_STUDY QUESTIONS_.
[1] In the blog post about a lonely night, what does the writer recall he did for them?
[2] Write what comes next in the blog post about a lonely night, starting after its last sentence.

_DOCUMENT SEGMENT_.
++++++++
Monday, September 04, 2006

Night. Lonely

Not gaming together, not sweeting together, not putting 2 chairs together, not watching drama together.
No laughter in the middle of de night, no joking, no mumbling, no even arguement.

Yes.

I'm back to my room again.

I'm glad that I still remember those feeling before we got each other.
When he played piano for me, when he sang to me...
Those songs, I still remember. It's appearing in my mind. The flow in my heart is still drifting. I'm real glad. But this makes me even more miss this fella, my dear.

When we argued, I felt like raising both my hands. Not to surrender but it's like, GIVE UP! I was so sick of keep quarreling at the same thing.
But when I think properly, luckily I never really did. I mean giving up this relationship. I'm so into him and I knew that.. it'll be tough if I'm without him.
++++++++
_Pictures paired with source code_.

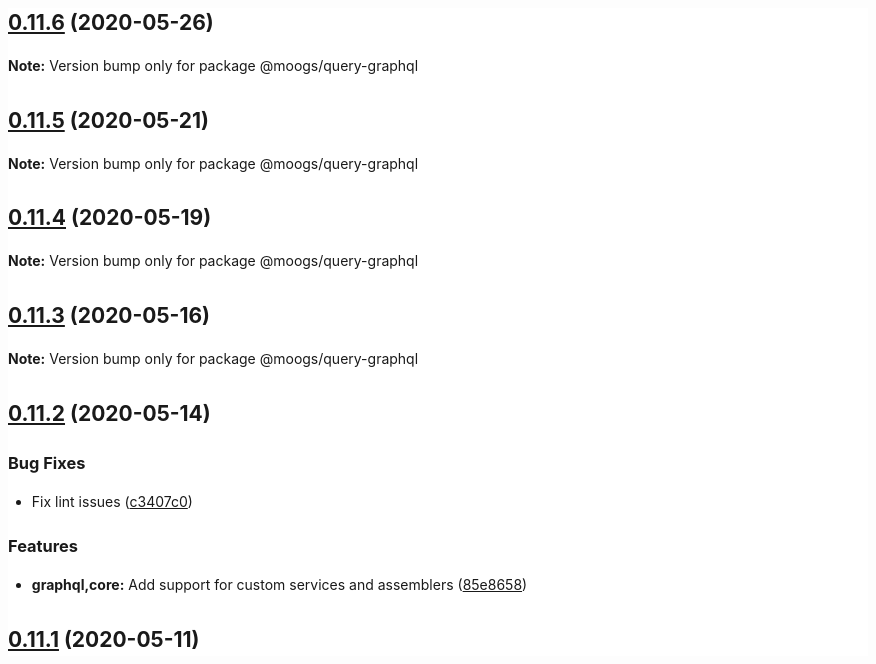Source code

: 


## [0.11.6](https://github.com/doug-martin/nestjs-query/compare/v0.11.5...v0.11.6) (2020-05-26)

**Note:** Version bump only for package @moogs/query-graphql





## [0.11.5](https://github.com/doug-martin/nestjs-query/compare/v0.11.4...v0.11.5) (2020-05-21)

**Note:** Version bump only for package @moogs/query-graphql





## [0.11.4](https://github.com/doug-martin/nestjs-query/compare/v0.11.3...v0.11.4) (2020-05-19)

**Note:** Version bump only for package @moogs/query-graphql





## [0.11.3](https://github.com/doug-martin/nestjs-query/compare/v0.11.2...v0.11.3) (2020-05-16)

**Note:** Version bump only for package @moogs/query-graphql





## [0.11.2](https://github.com/doug-martin/nestjs-query/compare/v0.11.1...v0.11.2) (2020-05-14)


### Bug Fixes

* Fix lint issues ([c3407c0](https://github.com/doug-martin/nestjs-query/commit/c3407c0abfebe2ed6563cf754bab646af124a661))


### Features

* **graphql,core:** Add support for custom services and assemblers ([85e8658](https://github.com/doug-martin/nestjs-query/commit/85e8658c6acd495233cabb576c3458afcb8fff12))





## [0.11.1](https://github.com/doug-martin/nestjs-query/compare/v0.11.0...v0.11.1) (2020-05-11)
++++++++
_ANSWERS FOR THE EXERCISE_.
[1] He played piano for the writer and sang to the writer.

[2]
I knew sometimes I'm a bit.. erm.. u know... like an old people, keep mumbling at him not to do this, not to do that, bla bla bla..
Anyway, I've really tried to make him feel easy but... OK. FINE. Perhaps I'm really an old woman. =.=

Just take it as a trial. A sweet-sour-bitter trial which to get through a relationship. This is what I tell myself always. Always...

1 comment:

Anonymous said...

girl.
this really touched me. i'm not kiddin.
its like u captured every moment we've been together.
thnx girl i'll never forget those moments we've spent. me n u.
i love you n i wanna tell u u're not an old woman, totally. u're my lovely girl and also my beloved baby. "hero" is still burning in my heart.
i love you and to get through this "trial" i really need you to be on my side.
i'm always urs Shella.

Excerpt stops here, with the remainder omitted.